-- Exercise --
In the records below, begin at the line that has "right ear: (106, 61)" and stop after the line that has "right knee: (21, 152)"; quote those lines verbatim and nothing more.

BEGIN Data records

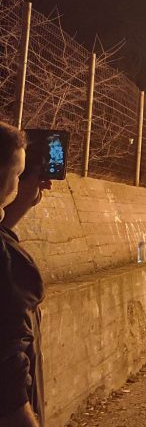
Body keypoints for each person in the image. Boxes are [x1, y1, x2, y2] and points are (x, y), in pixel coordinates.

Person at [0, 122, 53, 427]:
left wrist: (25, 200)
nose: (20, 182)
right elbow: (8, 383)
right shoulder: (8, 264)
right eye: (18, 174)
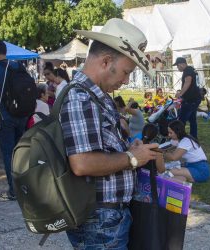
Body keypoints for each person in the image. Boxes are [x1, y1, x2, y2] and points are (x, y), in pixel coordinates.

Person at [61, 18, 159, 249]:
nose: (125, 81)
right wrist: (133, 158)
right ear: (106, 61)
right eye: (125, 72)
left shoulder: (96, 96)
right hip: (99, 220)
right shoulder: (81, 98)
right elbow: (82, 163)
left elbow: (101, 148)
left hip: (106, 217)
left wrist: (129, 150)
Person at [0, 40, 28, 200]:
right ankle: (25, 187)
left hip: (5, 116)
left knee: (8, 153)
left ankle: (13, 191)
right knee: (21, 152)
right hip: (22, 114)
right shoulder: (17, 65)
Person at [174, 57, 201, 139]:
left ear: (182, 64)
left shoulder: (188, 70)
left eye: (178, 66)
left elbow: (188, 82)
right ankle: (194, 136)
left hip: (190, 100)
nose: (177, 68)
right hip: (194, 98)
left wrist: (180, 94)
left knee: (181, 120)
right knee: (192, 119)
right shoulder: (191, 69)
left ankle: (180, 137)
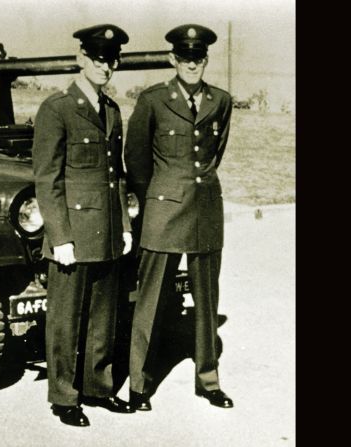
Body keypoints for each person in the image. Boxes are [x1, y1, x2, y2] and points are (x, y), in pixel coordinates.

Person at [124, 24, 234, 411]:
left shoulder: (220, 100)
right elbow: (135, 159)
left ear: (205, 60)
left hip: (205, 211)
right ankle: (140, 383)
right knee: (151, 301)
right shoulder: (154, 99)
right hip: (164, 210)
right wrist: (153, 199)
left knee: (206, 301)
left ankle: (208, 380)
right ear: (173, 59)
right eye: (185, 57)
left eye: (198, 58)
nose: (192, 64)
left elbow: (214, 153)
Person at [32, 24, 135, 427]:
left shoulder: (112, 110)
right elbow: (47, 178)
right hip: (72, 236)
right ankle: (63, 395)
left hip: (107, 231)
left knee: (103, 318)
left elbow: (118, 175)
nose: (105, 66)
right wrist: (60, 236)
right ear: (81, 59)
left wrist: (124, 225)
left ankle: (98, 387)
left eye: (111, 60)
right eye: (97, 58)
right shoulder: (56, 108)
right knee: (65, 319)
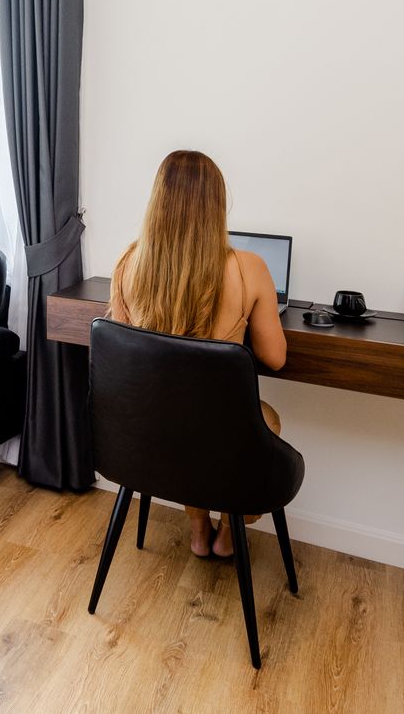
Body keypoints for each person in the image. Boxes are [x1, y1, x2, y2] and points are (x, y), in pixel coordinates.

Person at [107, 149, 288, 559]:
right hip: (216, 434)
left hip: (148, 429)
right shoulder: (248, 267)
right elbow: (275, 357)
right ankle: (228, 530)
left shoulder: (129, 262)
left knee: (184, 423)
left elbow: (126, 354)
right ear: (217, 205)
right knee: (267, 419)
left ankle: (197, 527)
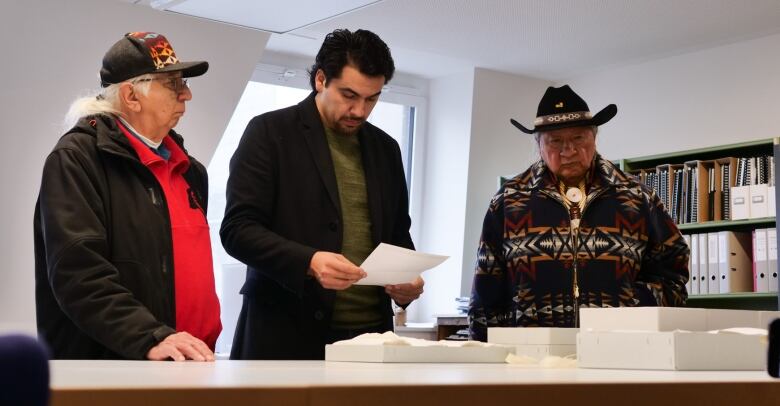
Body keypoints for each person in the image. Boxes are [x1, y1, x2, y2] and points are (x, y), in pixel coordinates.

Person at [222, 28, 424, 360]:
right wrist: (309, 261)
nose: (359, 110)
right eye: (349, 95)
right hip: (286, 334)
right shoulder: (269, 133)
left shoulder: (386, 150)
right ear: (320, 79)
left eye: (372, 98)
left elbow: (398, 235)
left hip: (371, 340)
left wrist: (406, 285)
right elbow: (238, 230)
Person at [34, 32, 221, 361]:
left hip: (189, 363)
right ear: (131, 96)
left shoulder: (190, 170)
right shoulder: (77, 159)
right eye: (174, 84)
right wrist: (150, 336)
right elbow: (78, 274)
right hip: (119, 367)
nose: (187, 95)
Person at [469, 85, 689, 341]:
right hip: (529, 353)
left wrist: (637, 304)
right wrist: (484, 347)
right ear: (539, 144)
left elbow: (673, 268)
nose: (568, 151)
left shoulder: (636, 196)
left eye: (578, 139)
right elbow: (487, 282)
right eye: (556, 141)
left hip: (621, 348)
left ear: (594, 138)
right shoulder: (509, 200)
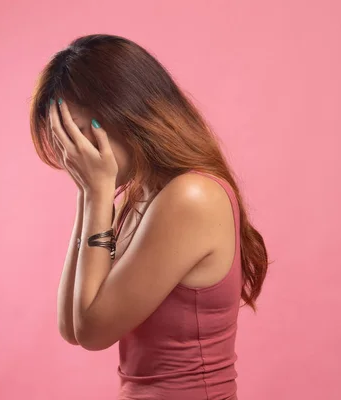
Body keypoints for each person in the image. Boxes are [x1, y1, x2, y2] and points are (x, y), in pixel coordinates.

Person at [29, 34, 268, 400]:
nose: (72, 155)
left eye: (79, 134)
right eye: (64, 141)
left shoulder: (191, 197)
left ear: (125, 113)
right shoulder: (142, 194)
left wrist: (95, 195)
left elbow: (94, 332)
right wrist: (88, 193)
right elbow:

END Data records

-- Response area --
right ear: (106, 61)
right eye: (125, 72)
left shoulder: (96, 96)
right hip: (99, 220)
right shoulder: (81, 98)
right elbow: (82, 163)
left elbow: (101, 148)
left hip: (106, 217)
left wrist: (129, 150)
Person at [0, 40, 28, 200]:
right ankle: (25, 187)
left hip: (5, 116)
left knee: (8, 153)
left ankle: (13, 191)
right knee: (21, 152)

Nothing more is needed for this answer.